# What you should do:
Every entry should be duplicated verbatim, and no picture may appear in the copy.

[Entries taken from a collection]
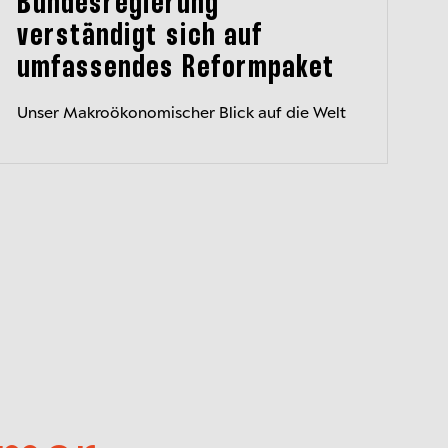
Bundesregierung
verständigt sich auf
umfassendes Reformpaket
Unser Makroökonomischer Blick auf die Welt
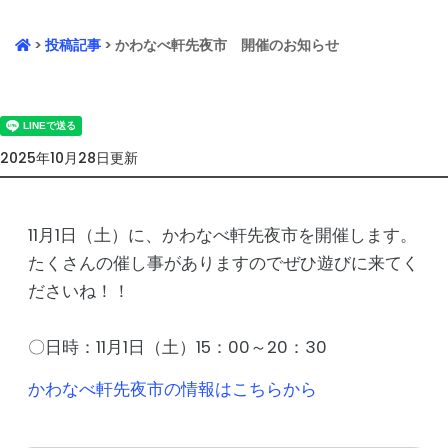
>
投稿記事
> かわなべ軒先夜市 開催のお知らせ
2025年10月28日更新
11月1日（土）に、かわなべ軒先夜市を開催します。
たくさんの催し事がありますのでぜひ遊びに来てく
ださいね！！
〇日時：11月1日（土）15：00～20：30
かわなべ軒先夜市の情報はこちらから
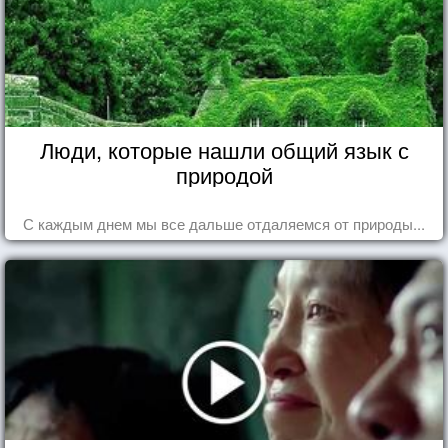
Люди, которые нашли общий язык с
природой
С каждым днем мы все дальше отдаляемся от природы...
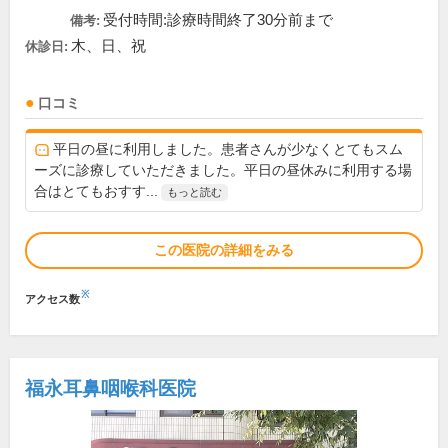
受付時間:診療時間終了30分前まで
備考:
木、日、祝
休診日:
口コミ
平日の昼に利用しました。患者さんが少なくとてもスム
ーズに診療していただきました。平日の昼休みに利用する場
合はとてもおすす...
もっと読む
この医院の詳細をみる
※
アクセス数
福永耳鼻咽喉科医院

# Answer to the exercise:
Bundesregierung
verständigt sich auf
umfassendes Reformpaket
Unser Makroökonomischer Blick auf die Welt
>
投稿記事
> かわなべ軒先夜市 開催のお知らせ
2025年10月28日更新
11月1日（土）に、かわなべ軒先夜市を開催します。
たくさんの催し事がありますのでぜひ遊びに来てく
ださいね！！
〇日時：11月1日（土）15：00～20：30
かわなべ軒先夜市の情報はこちらから
Люди, которые нашли общий язык с
природой
С каждым днем мы все дальше отдаляемся от природы...
受付時間:診療時間終了30分前まで
備考:
木、日、祝
休診日:
口コミ
平日の昼に利用しました。患者さんが少なくとてもスム
ーズに診療していただきました。平日の昼休みに利用する場
合はとてもおすす...
もっと読む
この医院の詳細をみる
※
アクセス数
福永耳鼻咽喉科医院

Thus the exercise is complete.